A platinum anniversary for local lovebirds
This July may go on record as the hottest ever, but Joan Duffus remembers July 16, 1955, as a very hot day as well. She can say that with certainty since she and her husband Ken were married that day. That’s not a typo, their marriage has lasted for seventy years and counting.
Obviously, an early start – they were 22 and 23 years old when they got hitched – and good health contributes to a union lasting that long, but the couple says it takes more than luck to forge a lasting union.
They met in 1953 on Vancouver Island and were married two years later. “It was a hot day – like today – when we got married in King City. We had a honeymoon in Boston which we spent one week’s salary on,” recalled Joan at a recent party celebrating the occasion.
“We drove there in a Daimler-Benz with ‘select drive.’ The car was a match to one that Princess Margaret was seen riding in at around the same time,” adds Ken.
It is no surprise Ken remembers the car since after the newly-weds settled in Toronto, Ken established himself as an automobile salesman after getting a job washing cars. “No one was paying attention to one customer who came in and wanted to pay cash for a vehicle, so I stepped in and made the sale.” Meanwhile, Joan rose through the ranks with retail giant Eaton’s in the accounting department.
Their leisure time was spent boating in the Kawarthas and they co-owned a cottage in Fenelon Falls. It was then, in the mid-60s, that they were approached to purchase Birch Point Marina on the south shore of Sturgeon Lake, about five kilometres from Bobcaygeon. Ken took on sales and mechanic duties, while behind the scenes, Joan kept everything working with her skills in human resources and accounting.
Joan credits that business partnership with strengthening their life partnership. “Working hard together for a common cause united us. We learned we had to solve problems at work together and not give up. Those lessons carried on at home. And, when things went well, we were able to enjoy that together, too.”
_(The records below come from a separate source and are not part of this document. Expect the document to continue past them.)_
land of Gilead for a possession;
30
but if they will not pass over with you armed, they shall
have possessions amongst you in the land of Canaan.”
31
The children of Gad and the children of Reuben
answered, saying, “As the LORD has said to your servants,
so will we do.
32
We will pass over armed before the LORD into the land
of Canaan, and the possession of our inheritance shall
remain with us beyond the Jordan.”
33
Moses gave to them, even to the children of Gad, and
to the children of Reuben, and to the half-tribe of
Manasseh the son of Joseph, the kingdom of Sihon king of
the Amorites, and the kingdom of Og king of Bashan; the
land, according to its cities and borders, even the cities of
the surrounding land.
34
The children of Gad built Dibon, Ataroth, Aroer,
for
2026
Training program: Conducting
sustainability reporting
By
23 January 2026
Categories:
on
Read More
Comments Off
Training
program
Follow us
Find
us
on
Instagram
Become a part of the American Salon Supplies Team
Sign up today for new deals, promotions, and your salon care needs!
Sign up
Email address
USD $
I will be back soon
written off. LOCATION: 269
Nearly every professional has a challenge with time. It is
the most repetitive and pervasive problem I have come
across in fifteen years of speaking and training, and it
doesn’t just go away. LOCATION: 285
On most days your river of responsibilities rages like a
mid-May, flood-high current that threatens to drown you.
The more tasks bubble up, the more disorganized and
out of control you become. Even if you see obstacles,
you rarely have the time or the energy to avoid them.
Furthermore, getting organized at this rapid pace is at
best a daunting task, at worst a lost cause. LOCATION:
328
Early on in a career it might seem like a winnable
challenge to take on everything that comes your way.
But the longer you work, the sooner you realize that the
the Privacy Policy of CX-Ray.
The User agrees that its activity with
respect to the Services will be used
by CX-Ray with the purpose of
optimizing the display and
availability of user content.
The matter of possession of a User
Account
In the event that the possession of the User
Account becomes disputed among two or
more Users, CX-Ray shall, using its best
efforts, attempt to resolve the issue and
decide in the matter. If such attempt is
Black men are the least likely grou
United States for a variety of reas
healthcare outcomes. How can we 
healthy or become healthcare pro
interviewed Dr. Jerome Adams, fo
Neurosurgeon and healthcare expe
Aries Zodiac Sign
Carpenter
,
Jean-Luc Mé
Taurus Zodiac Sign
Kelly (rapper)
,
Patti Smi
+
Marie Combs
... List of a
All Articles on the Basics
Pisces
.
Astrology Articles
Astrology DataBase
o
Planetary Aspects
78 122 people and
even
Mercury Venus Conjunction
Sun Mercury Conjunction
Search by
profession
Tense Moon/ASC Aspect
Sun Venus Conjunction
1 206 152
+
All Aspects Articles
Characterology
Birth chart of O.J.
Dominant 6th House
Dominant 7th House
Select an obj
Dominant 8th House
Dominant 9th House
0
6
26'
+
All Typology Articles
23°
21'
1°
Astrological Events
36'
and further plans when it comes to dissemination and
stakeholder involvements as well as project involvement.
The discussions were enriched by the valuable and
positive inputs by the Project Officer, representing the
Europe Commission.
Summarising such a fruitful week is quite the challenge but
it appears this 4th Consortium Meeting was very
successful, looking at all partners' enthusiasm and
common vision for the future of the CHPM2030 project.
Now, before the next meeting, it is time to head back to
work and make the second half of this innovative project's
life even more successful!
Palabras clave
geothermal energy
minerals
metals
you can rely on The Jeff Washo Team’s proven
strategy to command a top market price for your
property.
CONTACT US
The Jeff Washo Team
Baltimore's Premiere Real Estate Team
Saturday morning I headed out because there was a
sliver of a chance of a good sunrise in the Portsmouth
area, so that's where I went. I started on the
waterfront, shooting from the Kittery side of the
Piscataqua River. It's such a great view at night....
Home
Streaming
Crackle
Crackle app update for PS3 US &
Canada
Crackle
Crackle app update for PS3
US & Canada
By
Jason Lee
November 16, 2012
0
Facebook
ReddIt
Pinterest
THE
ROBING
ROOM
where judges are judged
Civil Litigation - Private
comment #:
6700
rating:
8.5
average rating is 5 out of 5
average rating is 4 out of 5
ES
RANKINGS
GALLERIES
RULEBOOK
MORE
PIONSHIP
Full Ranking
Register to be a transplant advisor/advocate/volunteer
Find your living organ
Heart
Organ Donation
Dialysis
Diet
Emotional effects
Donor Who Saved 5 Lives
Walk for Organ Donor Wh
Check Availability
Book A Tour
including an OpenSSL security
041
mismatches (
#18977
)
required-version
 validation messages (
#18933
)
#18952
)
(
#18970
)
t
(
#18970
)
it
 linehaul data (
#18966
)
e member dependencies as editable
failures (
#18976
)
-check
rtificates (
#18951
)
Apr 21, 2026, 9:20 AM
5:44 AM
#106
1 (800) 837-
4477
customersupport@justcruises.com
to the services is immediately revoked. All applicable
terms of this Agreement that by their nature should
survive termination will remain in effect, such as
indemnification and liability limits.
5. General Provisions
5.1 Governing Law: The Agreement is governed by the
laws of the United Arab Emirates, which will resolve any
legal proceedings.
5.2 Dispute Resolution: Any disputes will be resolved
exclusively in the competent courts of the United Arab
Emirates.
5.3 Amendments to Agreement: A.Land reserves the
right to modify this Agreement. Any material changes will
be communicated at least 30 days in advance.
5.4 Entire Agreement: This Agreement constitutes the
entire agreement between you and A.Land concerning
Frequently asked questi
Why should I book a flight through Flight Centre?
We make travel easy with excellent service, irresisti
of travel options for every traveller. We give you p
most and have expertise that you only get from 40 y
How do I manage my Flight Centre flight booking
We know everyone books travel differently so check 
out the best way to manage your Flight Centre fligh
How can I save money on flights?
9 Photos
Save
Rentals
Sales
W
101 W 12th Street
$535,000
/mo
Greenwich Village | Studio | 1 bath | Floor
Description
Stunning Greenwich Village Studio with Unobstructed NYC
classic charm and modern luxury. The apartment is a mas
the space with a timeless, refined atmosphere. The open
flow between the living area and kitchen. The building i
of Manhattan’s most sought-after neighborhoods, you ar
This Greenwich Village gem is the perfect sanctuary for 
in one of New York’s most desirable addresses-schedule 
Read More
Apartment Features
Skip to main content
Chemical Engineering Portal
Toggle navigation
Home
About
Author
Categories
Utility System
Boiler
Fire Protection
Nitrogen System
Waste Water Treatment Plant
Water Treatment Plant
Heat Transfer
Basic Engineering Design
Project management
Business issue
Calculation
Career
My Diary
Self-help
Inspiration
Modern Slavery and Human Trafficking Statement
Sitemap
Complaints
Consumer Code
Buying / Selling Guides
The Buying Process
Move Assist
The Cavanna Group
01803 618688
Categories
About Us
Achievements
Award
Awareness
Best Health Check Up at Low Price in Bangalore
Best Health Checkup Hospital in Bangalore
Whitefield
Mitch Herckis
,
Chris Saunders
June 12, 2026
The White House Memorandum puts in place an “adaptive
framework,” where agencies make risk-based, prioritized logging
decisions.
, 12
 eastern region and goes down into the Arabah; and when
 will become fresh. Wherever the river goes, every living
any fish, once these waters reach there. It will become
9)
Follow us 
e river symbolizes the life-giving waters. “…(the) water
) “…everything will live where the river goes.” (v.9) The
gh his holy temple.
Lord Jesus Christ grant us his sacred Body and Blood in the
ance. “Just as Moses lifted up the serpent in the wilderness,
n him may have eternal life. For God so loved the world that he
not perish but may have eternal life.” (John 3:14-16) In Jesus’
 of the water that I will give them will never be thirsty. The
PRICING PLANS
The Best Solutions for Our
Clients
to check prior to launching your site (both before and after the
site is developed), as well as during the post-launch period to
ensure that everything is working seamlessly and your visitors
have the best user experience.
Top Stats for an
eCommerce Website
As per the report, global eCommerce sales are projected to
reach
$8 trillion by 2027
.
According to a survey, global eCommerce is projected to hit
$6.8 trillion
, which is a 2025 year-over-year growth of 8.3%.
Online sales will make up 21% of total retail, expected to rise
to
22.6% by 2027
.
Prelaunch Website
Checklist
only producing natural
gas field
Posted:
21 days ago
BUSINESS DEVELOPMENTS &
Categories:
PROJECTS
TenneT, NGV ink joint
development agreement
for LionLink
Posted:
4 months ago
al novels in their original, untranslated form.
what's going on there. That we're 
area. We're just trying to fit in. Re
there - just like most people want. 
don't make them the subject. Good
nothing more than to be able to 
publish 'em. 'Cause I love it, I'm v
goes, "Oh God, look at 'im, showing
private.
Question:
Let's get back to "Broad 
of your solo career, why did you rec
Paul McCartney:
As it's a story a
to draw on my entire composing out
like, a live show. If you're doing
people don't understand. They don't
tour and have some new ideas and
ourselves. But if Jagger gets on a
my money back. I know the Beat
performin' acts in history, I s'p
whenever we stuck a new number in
In 1969 they adopted their daughter Rachelle and the year after, Stephanie. Rachelle says her favourite memory of them as parents was on her 10th birthday. The family was fully immersed in the marina, and that meant attending the Toronto in-water boat show which always happened at the same time as her birthday. She never got to spend it with them until that birthday when they chartered a float plane and picked her up from the dock at the marina and flew her to Toronto.
Active in both Kinsmen and Kinettes, curling, Anglican and United Churches, Joan and Ken loved Bobcaygeon and were well-known in the Kawartha Lakes business community. They balanced that small town lifestyle with skiing, boating, and rally car racing that took them to all corners of the world. In what Rachelle Duffus calls a metaphor for the rest of their lives, during the rallies Joan would navigate, and Ken would drive. “Mom has been the backbone of every business and made it work. She’s the ant and dad’s the grasshopper.”
In 1979, they purchased Center Point Landing and began to build their next business. During their time owning the full-service marina, Ken and Joan won “unprecedented awards from boat manufactures for their sales and service.” They retired in the mid-80s to boat and travel.
However, retiring is something Ken and Joan are not good at, and he returned to his automotive roots. He worked at Holiday Ford in Peterborough for a time, but the entrepreneurial spirit couldn’t be denied, and he and Joan opened their own Bobcaygeon-based Ford dealership in the late 1980s.
Following in the award-winning tradition of Centre Point Marina, Duffus Ford garnered recognition from the Ford Motor Company, culminating in North American-level recognition for Joan’s business operations and their combined sales. Ford rewarded them with a trip of a lifetime to Russia.
“It sure opened our eyes to how the other half of the world lives. There was a guard on every floor of the hotel in St. Petersburg, the towels were about the size of two facecloths, and the toilet paper was rationed.”
Retiring, this time for real, in 1996, Joan and Ken took up RVing, travelling every coast-to-coast highway in North America and enjoying a mobile home in Florida.
When asked the inevitable question about advice for newlyweds, the Duffus’ kept it simple – “Don’t give up, solve your problems together, and don’t take things out on each other.”
Rachelle Duffus adds that there has been a lot of forgiveness and teamwork sprinkled in as well. “No marriage is perfect, but everything that they did, they did as a team, so you know their dreams were built as a team, too.”